Exercise input:
## START
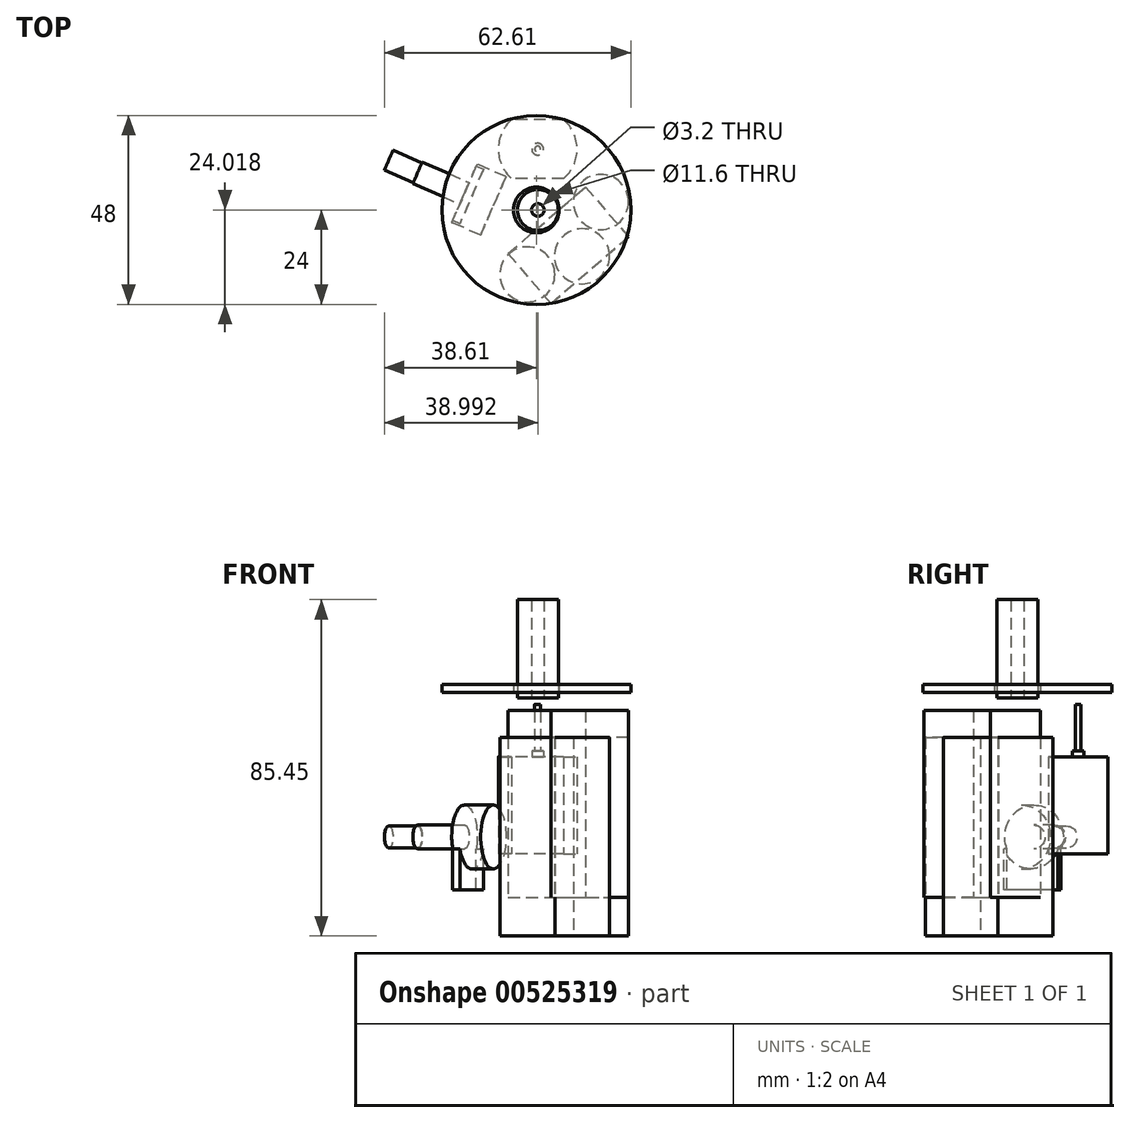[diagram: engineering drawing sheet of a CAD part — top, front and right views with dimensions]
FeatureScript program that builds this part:
annotation { "Feature Type Name" : "Feature", "Feature Type Description" : "" }
export const myFeature = defineFeature(function(context is Context, id is Id, definition is map)
    precondition{}
    {
        {
            var Q0;
            Q0=qCreatedBy(makeId("Top.planeOp"),FACE);
            var sketch = newSketch(context, id + "F0", { "sketchPlane" : qUnion([Q0])});
            skCircle(sketch, "E0", {"center": v(0, 0) * mm, "radius": 24 * mm});
            skCircle(sketch, "E1", {"center": v(0, 0) * mm, "radius": 5.8 * mm});
            skCircle(sketch, "E2", {"center": v(39.36, 34.71) * mm, "radius": 5.2 * mm});
            skCircle(sketch, "E3", {"center": v(39.36, 34.71) * mm, "radius": 1.6 * mm});
            skCircle(sketch, "E4", {"center": v(56.14, -22.76) * mm, "radius": 7 * mm});
            skCircle(sketch, "E5", {"center": v(-57.01, -53.17) * mm, "radius": 10 * mm});
            skLineSegment(sketch, "E6.bottom", {"start": v(-49.51, -39.98) * mm, "end": v(-64.51, -39.98) * mm, "construction": true});
            skLineSegment(sketch, "E6.top", {"start": v(-49.51, -66.36) * mm, "end": v(-64.51, -66.36) * mm, "construction": true});
            skLineSegment(sketch, "E6.left", {"start": v(-49.51, -39.98) * mm, "end": v(-49.51, -66.36) * mm});
            skLineSegment(sketch, "E6.right", {"start": v(-64.51, -39.98) * mm, "end": v(-64.51, -66.36) * mm});
            skLineSegment(sketch, "E7.bottom", {"start": v(21.26, -45.6) * mm, "end": v(47.26, -45.6) * mm});
            skLineSegment(sketch, "E7.top", {"start": v(21.26, -62.3) * mm, "end": v(47.26, -62.3) * mm});
            skLineSegment(sketch, "E7.left", {"start": v(21.26, -45.6) * mm, "end": v(21.26, -62.3) * mm});
            skLineSegment(sketch, "E7.right", {"start": v(47.26, -45.6) * mm, "end": v(47.26, -62.3) * mm});
            skCircle(sketch, "E8", {"center": v(-32.39, -87.84) * mm, "radius": 8.1 * mm});
            skLineSegment(sketch, "E9", {"start": v(-24.29, -87.84) * mm, "end": v(-45.79, -87.84) * mm, "construction": true});
            skLineSegment(sketch, "E10.bottom", {"start": v(-45.79, -80.34) * mm, "end": v(-18.99, -80.34) * mm, "construction": true});
            skLineSegment(sketch, "E10.top", {"start": v(-45.79, -95.34) * mm, "end": v(-18.99, -95.34) * mm, "construction": true});
            skLineSegment(sketch, "E10.left", {"start": v(-45.79, -80.34) * mm, "end": v(-45.79, -95.34) * mm});
            skLineSegment(sketch, "E10.right", {"start": v(-18.99, -80.34) * mm, "end": v(-18.99, -95.34) * mm, "construction": true});
            skLineSegment(sketch, "E11", {"start": v(-45.79, -95.34) * mm, "end": v(-35.45, -95.34) * mm});
            skLineSegment(sketch, "E12", {"start": v(-45.79, -80.34) * mm, "end": v(-35.45, -80.34) * mm});
            skSolve(sketch);
        }
        {
            var Q0;
            Q0=makeQuery(id+"F0.imprint","IMPRINT",FACE,{"disambiguationData":[TD([[makeQuery(id+"F0.imprint","IMPRINT",EDGE,{"derivedFrom":sQuery(id+"F0.wireOp",EDGE,"E0")}),1.0]])]});
            extrude(context, id + "F1", {"entities" : qUnion([Q0]), "depth" : 2 * mm, "offsetDistance" : 25 * mm});
        }
        {
            var Q0;
            Q0=makeQuery(id+"F0.imprint","IMPRINT",FACE,{"disambiguationData":[TD([[makeQuery(id+"F0.imprint","IMPRINT",EDGE,{"derivedFrom":sQuery(id+"F0.wireOp",EDGE,"E2")}),1.0]])]});
            extrude(context, id + "F2", {"entities" : qUnion([Q0]), "depth" : 25 * mm, "offsetDistance" : 25 * mm});
        }
        {
            var Q0;
            Q0=makeQuery(id+"F0.imprint","IMPRINT",FACE,{"disambiguationData":[TD([[makeQuery(id+"F0.imprint","IMPRINT",EDGE,{"derivedFrom":sQuery(id+"F0.wireOp",EDGE,"E4")}),1.0]])]});
            extrude(context, id + "F3", {"entities" : qUnion([Q0]), "depth" : 50.5 * mm, "offsetDistance" : 25 * mm});
        }
        {
            var Q0;
            Q0=makeQuery(id+"F0.imprint","IMPRINT",FACE,{"disambiguationData":[TD([[makeQuery(id+"F0.imprint","IMPRINT",EDGE,{"derivedFrom":sQuery(id+"F0.wireOp",EDGE,"E7.bottom")}),-1.0]])]});
            extrude(context, id + "F4", {"entities" : qUnion([Q0]), "depth" : 47.5 * mm, "offsetDistance" : 25 * mm});
        }
        {
            var Q0;
            {var subQ0=sQuery(id+"F0.wireOp",EDGE,"E6.right");var subQ1=sQuery(id+"F0.wireOp",EDGE,"E5");var subQ2=makeQuery(id+"F0.imprint","INTERSECT",VERTEX,{"disambiguationData":[OD(0.0)],"derivedFrom":[subQ1,subQ0]});Q0=makeQuery(id+"F0.imprint","IMPRINT",FACE,{"disambiguationData":[TD([[makeQuery(id+"F0.imprint","IMPRINT",EDGE,{"disambiguationData":[TD([[subQ2,1.0]])],"derivedFrom":subQ1}),1.0]])]});}
            extrude(context, id + "F5", {"entities" : qUnion([Q0]), "depth" : 24.7 * mm, "offsetDistance" : 25 * mm});
        }
        {
            var Q0;
            {var subQ0=sQuery(id+"F0.wireOp",EDGE,"E8");var subQ1=makeQuery(id+"F0.imprint","INTERSECT",VERTEX,{"derivedFrom":[subQ0,sQuery(id+"F0.wireOp",EDGE,"E11")]});Q0=makeQuery(id+"F0.imprint","IMPRINT",FACE,{"disambiguationData":[TD([[makeQuery(id+"F0.imprint","IMPRINT",EDGE,{"disambiguationData":[TD([[subQ1,1.0]])],"derivedFrom":subQ0}),1.0]])]});}
            extrude(context, id + "F6", {"entities" : qUnion([Q0]), "oppositeDirection" : true, "depth" : 6 * mm, "offsetDistance" : 25 * mm});
        }
        {
            var Q0;
            {var subQ0=sQuery(id+"F0.wireOp",EDGE,"E8");var subQ1=makeQuery(id+"F0.imprint","INTERSECT",VERTEX,{"derivedFrom":[subQ0,sQuery(id+"F0.wireOp",EDGE,"E11")]});Q0=makeQuery(id+"F0.imprint","IMPRINT",FACE,{"disambiguationData":[TD([[makeQuery(id+"F0.imprint","IMPRINT",EDGE,{"disambiguationData":[TD([[subQ1,1.0]])],"derivedFrom":subQ0}),1.0]])]});}
            var Q1;
            Q1=makeQuery(id+"F0.imprint","IMPRINT",FACE,{"disambiguationData":[TD([[makeQuery(id+"F0.imprint","IMPRINT",EDGE,{"derivedFrom":sQuery(id+"F0.wireOp",EDGE,"E10.left")}),1.0]])]});
            extrude(context, id + "F7", {"entities" : qUnion([Q0, Q1]), "operationType" : NewBodyOperationType.ADD, "depth" : 2 * mm, "offsetDistance" : 25 * mm});
        }
        {
            var Q0;
            Q0=makeQuery(id+"F5.opExtrude","CAP_FACE",FACE,{"disambiguationData":[OSD([sQuery(id+"F0.wireOp",EDGE,"E5"),sQuery(id+"F0.wireOp",EDGE,"E6.left"),sQuery(id+"F0.wireOp",EDGE,"E6.right")])],"isStart":false});
            var sketch = newSketch(context, id + "F8", { "sketchPlane" : qUnion([Q0])});
            skCircle(sketch, "E13", {"center": v(-57.01, -53.17) * mm, "radius": 0.75 * mm});
            skCircle(sketch, "E14", {"center": v(-57.01, -53.17) * mm, "radius": 1.5 * mm});
            skSolve(sketch);
        }
        {
            var Q0;
            Q0=makeQuery(id+"F8.imprint","IMPRINT",FACE,{"disambiguationData":[TD([[makeQuery(id+"F8.imprint","IMPRINT",EDGE,{"derivedFrom":sQuery(id+"F8.wireOp",EDGE,"E13")}),1.0]])]});
            extrude(context, id + "F9", {"entities" : qUnion([Q0]), "operationType" : NewBodyOperationType.ADD, "depth" : 13.3 * mm, "offsetDistance" : 25 * mm});
        }
        {
            var Q0;
            Q0=makeQuery(id+"F8.imprint","IMPRINT",FACE,{"disambiguationData":[TD([[makeQuery(id+"F8.imprint","IMPRINT",EDGE,{"derivedFrom":sQuery(id+"F8.wireOp",EDGE,"E13")}),-1.0]])]});
            extrude(context, id + "F10", {"entities" : qUnion([Q0]), "operationType" : NewBodyOperationType.ADD, "depth" : 1.5 * mm, "offsetDistance" : 25 * mm});
        }
        {
            var Q0;
            Q0=makeQuery(id+"F7.opExtrude","CAP_FACE",FACE,{"disambiguationData":[OSD([sQuery(id+"F0.wireOp",EDGE,"E8"),sQuery(id+"F0.wireOp",EDGE,"E10.left"),sQuery(id+"F0.wireOp",EDGE,"E11"),sQuery(id+"F0.wireOp",EDGE,"E12")])],"isStart":false});
            var sketch = newSketch(context, id + "F11", { "sketchPlane" : qUnion([Q0])});
            skCircle(sketch, "E15", {"center": v(-32.39, -87.84) * mm, "radius": 3 * mm});
            skSolve(sketch);
        }
        {
            var Q0;
            Q0 = qSketchRegion(id + "F11", true);
            extrude(context, id + "F12", {"entities" : qUnion([Q0]), "operationType" : NewBodyOperationType.ADD, "depth" : 21 * mm, "offsetDistance" : 25 * mm});
        }
        {
            var Q0;
            Q0=makeQuery(id+"F12.opExtrude","CAP_FACE",FACE,{"disambiguationData":[OSD([sQuery(id+"F11.wireOp",EDGE,"E15")])],"isStart":false});
            var sketch = newSketch(context, id + "F13", { "sketchPlane" : qUnion([Q0])});
            skCircle(sketch, "E16", {"center": v(-32.39, -87.84) * mm, "radius": 2.75 * mm});
            skSolve(sketch);
        }
        {
            var Q0;
            Q0=makeQuery(id+"F13.imprint","IMPRINT",FACE,{"disambiguationData":[TD([[makeQuery(id+"F13.imprint","IMPRINT",EDGE,{"derivedFrom":sQuery(id+"F13.wireOp",EDGE,"E16")}),-1.0]])]});
            extrude(context, id + "F14", {"entities" : qUnion([Q0]), "operationType" : NewBodyOperationType.REMOVE, "oppositeDirection" : true, "depth" : 8 * mm, "offsetDistance" : 25 * mm});
        }
        {
            var Q0;
            Q0=makeQuery(id+"F1.opExtrude","SWEPT_BODY",BODY,{"disambiguationData":[OSD([sQuery(id+"F0.wireOp",EDGE,"E0"),sQuery(id+"F0.wireOp",EDGE,"E1")])]});
            transform(context, id + "F15", {"entities" : qUnion([Q0]), "transformType" : TransformType.TRANSLATION_3D, "dx" : 0 * mm, "dy" : 0 * mm, "dz" : 52.12 * mm, "makeCopy" : false});
        }
        {
            var Q0;
            Q0=makeQuery(id+"F4.opExtrude","SWEPT_BODY",BODY,{"disambiguationData":[OSD([sQuery(id+"F0.wireOp",EDGE,"E7.bottom"),sQuery(id+"F0.wireOp",EDGE,"E7.top"),sQuery(id+"F0.wireOp",EDGE,"E7.left"),sQuery(id+"F0.wireOp",EDGE,"E7.right")])]});
            transform(context, id + "F16", {"entities" : qUnion([Q0]), "transformType" : TransformType.TRANSLATION_3D, "dx" : -34.19 * mm, "dy" : 42.18 * mm, "dz" : 0 * mm, "makeCopy" : false});
        }
        {
            var Q0;
            Q0=makeQuery(id+"F5.opExtrude","SWEPT_BODY",BODY,{"disambiguationData":[OSD([sQuery(id+"F0.wireOp",EDGE,"E5"),sQuery(id+"F0.wireOp",EDGE,"E6.left"),sQuery(id+"F0.wireOp",EDGE,"E6.right")])]});
            var Q1;
            {var subQ0=sQuery(id+"F0.wireOp",EDGE,"E5");Q1=makeQuery(id+"F5.opExtrude","SWEPT_FACE",FACE,{"disambiguationData":[OSD([subQ0]),TDD([makeQuery(id+"F0.imprint","IMPRINT",EDGE,{"disambiguationData":[TD([[makeQuery(id+"F0.imprint","INTERSECT",VERTEX,{"disambiguationData":[OD(1.0)],"derivedFrom":[subQ0,sQuery(id+"F0.wireOp",EDGE,"E6.right")]}),-1.0]])],"derivedFrom":subQ0})])]});}
            transform(context, id + "F17", {"entities" : qUnion([Q0]), "transformType" : TransformType.ROTATION, "transformAxis" : qUnion([Q1]), "angle" : 90 * degree, "makeCopy" : false});
        }
        {
            var Q0;
            Q0=makeQuery(id+"F5.opExtrude","SWEPT_BODY",BODY,{"disambiguationData":[OSD([sQuery(id+"F0.wireOp",EDGE,"E5"),sQuery(id+"F0.wireOp",EDGE,"E6.left"),sQuery(id+"F0.wireOp",EDGE,"E6.right")])]});
            transform(context, id + "F18", {"entities" : qUnion([Q0]), "transformType" : TransformType.TRANSLATION_3D, "dx" : 57.36 * mm, "dy" : 68.54 * mm, "dz" : 0 * mm, "makeCopy" : false});
        }
        {
            var Q0;
            Q0=makeQuery(id+"F5.opExtrude","SWEPT_BODY",BODY,{"disambiguationData":[OSD([sQuery(id+"F0.wireOp",EDGE,"E5"),sQuery(id+"F0.wireOp",EDGE,"E6.left"),sQuery(id+"F0.wireOp",EDGE,"E6.right")])]});
            transform(context, id + "F19", {"entities" : qUnion([Q0]), "transformType" : TransformType.TRANSLATION_3D, "dx" : 0 * mm, "dy" : 0.08 * mm, "dz" : 11.1 * mm, "makeCopy" : false});
        }
        {
            var Q0;
            Q0=makeQuery(id+"F2.opExtrude","SWEPT_BODY",BODY,{"disambiguationData":[OSD([sQuery(id+"F0.wireOp",EDGE,"E2"),sQuery(id+"F0.wireOp",EDGE,"E3")])]});
            transform(context, id + "F20", {"entities" : qUnion([Q0]), "transformType" : TransformType.TRANSLATION_3D, "dx" : 0 * mm, "dy" : -31.8 * mm, "dz" : 50.69 * mm, "makeCopy" : false});
        }
        {
            var Q0;
            Q0=makeQuery(id+"F2.opExtrude","SWEPT_BODY",BODY,{"disambiguationData":[OSD([sQuery(id+"F0.wireOp",EDGE,"E2"),sQuery(id+"F0.wireOp",EDGE,"E3")])]});
            transform(context, id + "F21", {"entities" : qUnion([Q0]), "transformType" : TransformType.TRANSLATION_3D, "dx" : -38.98 * mm, "dy" : -2.88 * mm, "dz" : 0 * mm, "makeCopy" : false});
        }
        {
            var Q0;
            Q0=makeQuery(id+"F6.opExtrude","SWEPT_BODY",BODY,{"disambiguationData":[OSD([sQuery(id+"F0.wireOp",EDGE,"E8")])]});
            var Q1;
            Q1=makeQuery(id+"F7.opExtrude","CAP_EDGE",EDGE,{"disambiguationData":[OSD([sQuery(id+"F0.wireOp",EDGE,"E10.left")])],"isStart":false});
            transform(context, id + "F22", {"entities" : qUnion([Q0]), "transformType" : TransformType.ROTATION, "transformAxis" : qUnion([Q1]), "angle" : 90 * degree, "makeCopy" : false});
        }
        {
            var Q0;
            Q0=makeQuery(id+"F6.opExtrude","SWEPT_BODY",BODY,{"disambiguationData":[OSD([sQuery(id+"F0.wireOp",EDGE,"E8")])]});
            var Q1;
            Q1=makeQuery(id+"F7.opExtrude","CAP_EDGE",EDGE,{"disambiguationData":[OSD([sQuery(id+"F0.wireOp",EDGE,"E11")])],"isStart":false});
            transform(context, id + "F23", {"entities" : qUnion([Q0]), "transformType" : TransformType.ROTATION, "transformAxis" : qUnion([Q1]), "angle" : 23.56 * degree, "oppositeDirection" : true, "makeCopy" : false});
        }
        {
            var Q0;
            Q0=makeQuery(id+"F6.opExtrude","SWEPT_BODY",BODY,{"disambiguationData":[OSD([sQuery(id+"F0.wireOp",EDGE,"E8")])]});
            transform(context, id + "F24", {"entities" : qUnion([Q0]), "transformType" : TransformType.TRANSLATION_3D, "dx" : 24.53 * mm, "dy" : 92.72 * mm, "dz" : 0 * mm, "makeCopy" : false});
        }
        {
            var Q0;
            Q0=makeQuery(id+"F4.opExtrude","SWEPT_BODY",BODY,{"disambiguationData":[OSD([sQuery(id+"F0.wireOp",EDGE,"E7.bottom"),sQuery(id+"F0.wireOp",EDGE,"E7.top"),sQuery(id+"F0.wireOp",EDGE,"E7.left"),sQuery(id+"F0.wireOp",EDGE,"E7.right")])]});
            var Q1;
            Q1=makeQuery(id+"F4.opExtrude","SWEPT_EDGE",EDGE,{"disambiguationData":[OSD([sQuery(id+"F0.wireOp",EDGE,"E7.bottom"),sQuery(id+"F0.wireOp",EDGE,"E7.right")])]});
            transform(context, id + "F25", {"entities" : qUnion([Q0]), "transformType" : TransformType.ROTATION, "transformAxis" : qUnion([Q1]), "angle" : 40.74 * degree, "oppositeDirection" : true, "makeCopy" : false});
        }
        {
            var Q0;
            Q0=makeQuery(id+"F4.opExtrude","SWEPT_BODY",BODY,{"disambiguationData":[OSD([sQuery(id+"F0.wireOp",EDGE,"E7.bottom"),sQuery(id+"F0.wireOp",EDGE,"E7.top"),sQuery(id+"F0.wireOp",EDGE,"E7.left"),sQuery(id+"F0.wireOp",EDGE,"E7.right")])]});
            transform(context, id + "F26", {"entities" : qUnion([Q0]), "transformType" : TransformType.TRANSLATION_3D, "dx" : -0.56 * mm, "dy" : 9.27 * mm, "dz" : 0 * mm, "makeCopy" : false});
        }
        {
            var Q0;
            Q0=makeQuery(id+"F3.opExtrude","SWEPT_BODY",BODY,{"disambiguationData":[OSD([sQuery(id+"F0.wireOp",EDGE,"E4")])]});
            transform(context, id + "F27", {"entities" : qUnion([Q0]), "transformType" : TransformType.TRANSLATION_3D, "dx" : 0 * mm, "dy" : 0 * mm, "dz" : -9.76 * mm, "makeCopy" : false});
        }
        {
            var Q0;
            Q0=makeQuery(id+"F3.opExtrude","SWEPT_BODY",BODY,{"disambiguationData":[OSD([sQuery(id+"F0.wireOp",EDGE,"E4")])]});
            transform(context, id + "F28", {"entities" : qUnion([Q0]), "transformType" : TransformType.TRANSLATION_3D, "dx" : -39.75 * mm, "dy" : 24.8 * mm, "dz" : 0 * mm, "makeCopy" : false});
        }
        {
            var Q0;
            Q0=makeQuery(id+"F3.opExtrude","SWEPT_BODY",BODY,{"disambiguationData":[OSD([sQuery(id+"F0.wireOp",EDGE,"E4")])]});
            var Q1;
            Q1=sQuery(id+"F0.wireOp",EDGE,"E0");
            circularPattern(context, id + "F29", {"entities" : qUnion([Q0]), "axis" : qUnion([Q1]), "angle" : 105 * degree, "instanceCount" : 3, "oppositeDirection" : true, "equalSpace" : true});
        }
    });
## END
What the exercise asks: Pick out every line in the items above that contains the string "newSketch", and copy each one in full.

Solution to this task:
            var sketch = newSketch(context, id + "F0", { "sketchPlane" : qUnion([Q0])});
            var sketch = newSketch(context, id + "F8", { "sketchPlane" : qUnion([Q0])});
            var sketch = newSketch(context, id + "F11", { "sketchPlane" : qUnion([Q0])});
            var sketch = newSketch(context, id + "F13", { "sketchPlane" : qUnion([Q0])});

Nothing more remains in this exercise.